── Text passage ──
What else is a man of taste to do, other than look at Bono and U2 with a snivelling haughtiness? Sure, the guitars used to be good, and in the late 1980s the group might have found their way. But now Bono is too earnest, his politics are undergrad, his sound unoriginal and his general vibe just so goddamn cringe. If Emmanuel Macron, Mark Carney, Leo Varadkar and Justin Trudeau started a band it would look a lot like U2; Croke Park traded for the big stage at Davos. I – the clever, perceptive, enlightened critic – can see this. You – the credulous midwit – never will.
Enough! All of that might rank among the most asinine cultural criticism of this century. But Bono has the unique ability to scramble the minds of otherwise sensible people – who hold him aloft as both a risible loser and a malign elitist. Since his more explicitly political turn, the right find Bono to be a preachy establishment shill in bed with pointless supranationals like the World Health Organisation and “Bill Gates”. The left find his bland liberalism as insulting – as dangerous – as any of the “fascism” they detect elsewhere in the political culture. For now, everyone else has got over the sneering and the centre is ready to give Bono a chance. And what’s less cool than that?
───
To do: Transcribe the passage on Bono word for word, starting at the words "What else is" and stopping after "midwit – never will.". The rows play no part in this.
── Source data ──
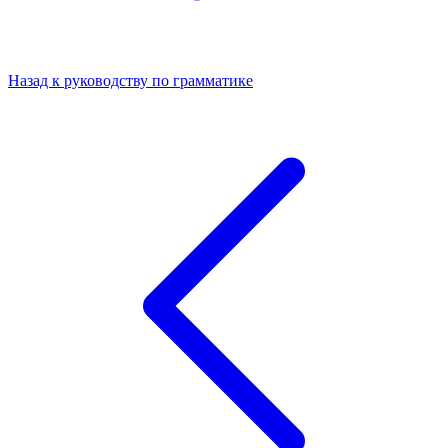
Назад к руководству по грамматике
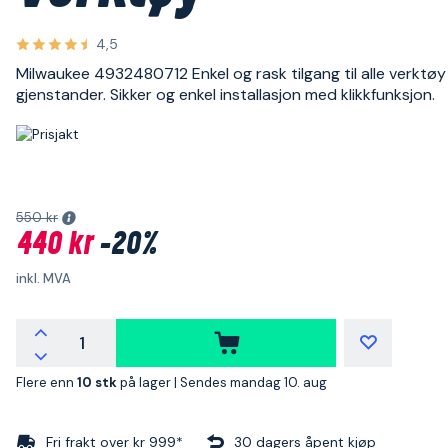
4,5
Milwaukee 4932480712 Enkel og rask tilgang til alle verktøy
gjenstander. Sikker og enkel installasjon med klikkfunksjon.
550 kr
440 kr
-20%
inkl. MVA
Flere enn
10 stk
på lager |
Sendes mandag 10. aug
Fri frakt over kr 999*
30 dagers åpent kjøp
───
Answer below:
What else is a man of taste to do, other than look at Bono and U2 with a snivelling haughtiness? Sure, the guitars used to be good, and in the late 1980s the group might have found their way. But now Bono is too earnest, his politics are undergrad, his sound unoriginal and his general vibe just so goddamn cringe. If Emmanuel Macron, Mark Carney, Leo Varadkar and Justin Trudeau started a band it would look a lot like U2; Croke Park traded for the big stage at Davos. I – the clever, perceptive, enlightened critic – can see this. You – the credulous midwit – never will.